States Keep Legalizing Sports Betting. The Promotions Haven't Stopped.

On the first Monday of June 2026, sports betting operators were offering new customers thousands of dollars in bonus bets across major league baseball matchups — a scene now so routine it barely registers as news. But the persistence of those promotions, and the scale of the spending behind them, tells a more complicated story about where the legal sports wagering industry stands a decade after the federal prohibition ended.
The 2018 Murphy v. National Collegiate Athletic Association decision cleared the way for states to legalize sports betting independently. Since then, more than 40 jurisdictions have enacted some form of it. What followed was an acquisition arms race — FanDuel, DraftKings, BetMGM, and a dozen smaller operators pouring capital into first-bet bonuses, deposit matches, and risk-free wagers. The math is straightforward: a customer acquired for a few hundred dollars in promotions is worth thousands over a multi-year betting lifespan if retention holds.
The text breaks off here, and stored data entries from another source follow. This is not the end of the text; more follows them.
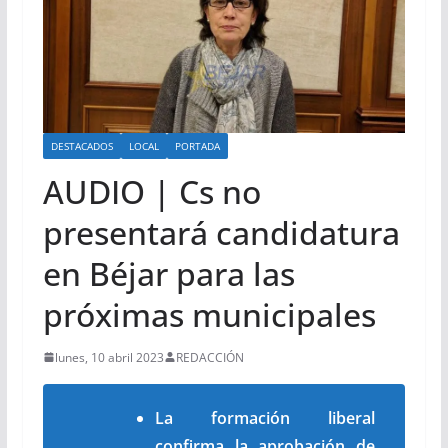
DESTACADOS
LOCAL
PORTADA
AUDIO | Cs no
presentará candidatura
en Béjar para las
próximas municipales
lunes, 10 abril 2023
REDACCIÓN
La formación liberal
confirma la aprobación de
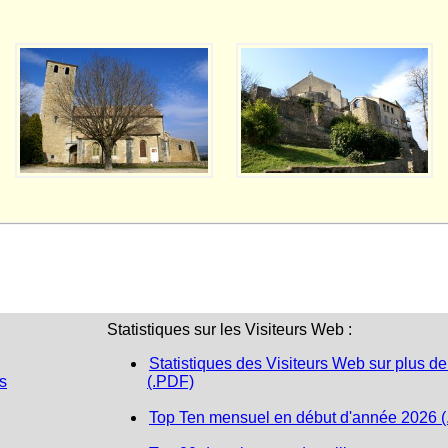
Statistiques sur les Visiteurs Web :
Statistiques des Visiteurs Web sur plus de
s
(.PDF)
Top Ten mensuel en début d'année 2026 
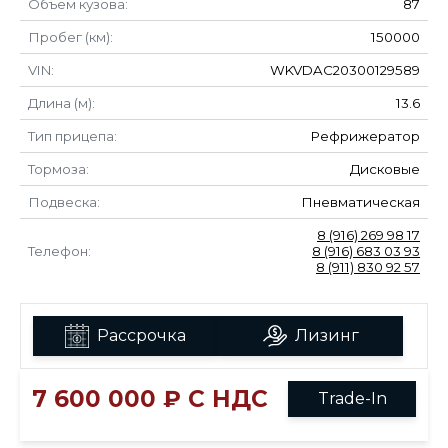
Объем кузова:
87
Пробег (км):
150000
VIN:
WKVDAC20300129589
Длина (м):
13.6
Тип прицепа:
Рефрижератор
Тормоза:
Дисковые
Подвеска:
Пневматическая
8 (916) 269 98 17
Телефон:
8 (916) 683 03 93
8 (911) 830 92 57
Рассрочка
Лизинг
7 600 000 ₽ С НДС
Trade-In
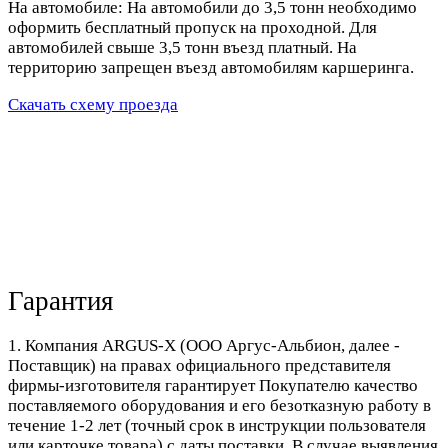
На автомобиле: На автомобили до 3,5 тонн необходимо
оформить бесплатный пропуск на проходной. Для
автомобилей свыше 3,5 тонн въезд платный. На
территорию запрещен въезд автомобилям каршеринга.
Скачать схему проезда
Гарантия
1. Компания ARGUS-X (ООО Аргус-Альбион, далее -
Поставщик) на правах официального представителя
фирмы-изготовителя гарантирует Покупателю качество
поставляемого оборудования и его безотказную работу в
течение 1-2 лет (точный срок в инструкции пользователя
или карточке товара) с даты поставки. В случае выявления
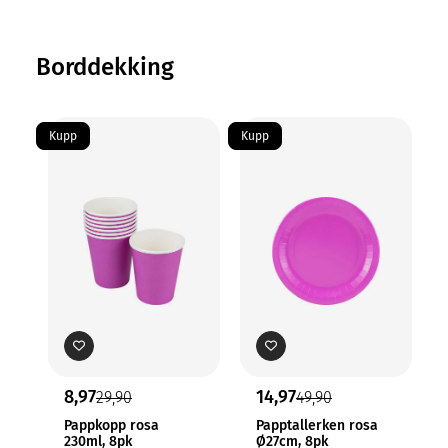
Borddekking
Kupp
Kupp
Ku
8,97
14,97
29,90
49,90
Pappkopp rosa
Papptallerken rosa
230ml, 8pk
Ø27cm, 8pk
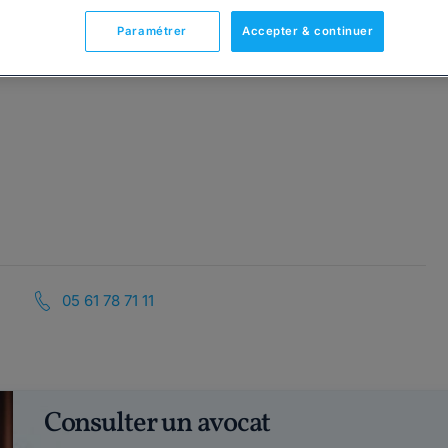
Paramétrer
Accepter & continuer
05 61 78 71 11
Consulter un avocat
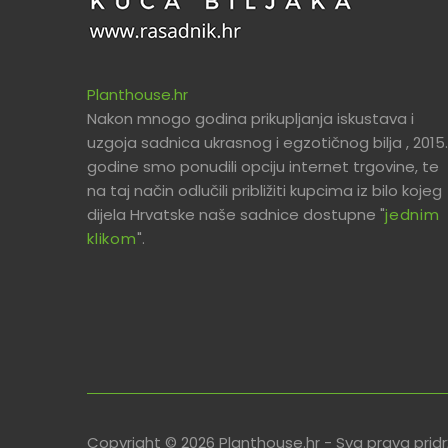
Planthouse.hr
Nakon mnogo godina prikupljanja iskustava i
uzgoja sadnica ukrasnog i egzotičnog bilja , 2015.
godine smo ponudili opciju internet trgovine, te
na taj način odlučili približiti kupcima iz bilo kojeg
dijela Hrvatske naše sadnice dostupne "
jednim
klikom
".
Copyright © 2026 Planthouse.hr - Sva prava prid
The MLB calendar has become a proving ground for those offers. Monday night matchups — Dodgers hosting the Diamondbacks, Mariners hosting the Mets — drew the standard promotional bundles on 1 June 2026. BetMGM's CBSSPORTS code offered up to $1,500 in bonus bets contingent on a losing first wager. DraftKings ran a $200 instant bonus for a $5 initial bet. Both structures are familiar. The financial architecture beneath them — a customer spending years in a sportsbook's ecosystem, generating vig on every bet — is what the promotions are designed to buy.
The industry has matured beyond the early land-grab phase, but competition remains intense. Several states have consolidated licensing regimes that effectively lock out new entrants, creating oligopolistic local markets where the dominant operators still compete aggressively on acquisition spend. The customer base has bifurcated: a layer of experienced bettors who move between platforms hunting the best lines, and a larger pool of casual recreational users who deposit, bet a few times, and largely disappear. Operators design promotions differently for each cohort.
Regulatory frameworks have not kept uniform pace. Some states cap promotional spending or restrict the types of offers operators can extend to new customers. Others allow unlimited acquisition spending with minimal oversight. The patchwork produces real variation in what a bettor in, say, Ohio receives compared to one in New Jersey, even for the same national operator. State tax structures also differ significantly, which shapes the commercial calculus for operators in each jurisdiction — and ultimately influences how much of that acquisition budget reaches the consumer in the form of a promotion.
The structural tension in the industry is not really about promotions. It is about whether the unit economics work at scale. Customer acquisition costs in mature markets have risen steadily as the pool of first-time legal sports bettors thins. Operators that entered the market early with aggressive bonuses are now managing the cost of retaining customers who came in on those same offers. The industry narrative has shifted from growth-at-all-costs to sustainable hold rates — how much the house wins on each dollar wagered over the long run. Promotions remain the primary customer acquisition tool. Whether they generate positive lifetime value at the individual bettor level is the question the sector has not conclusively answered.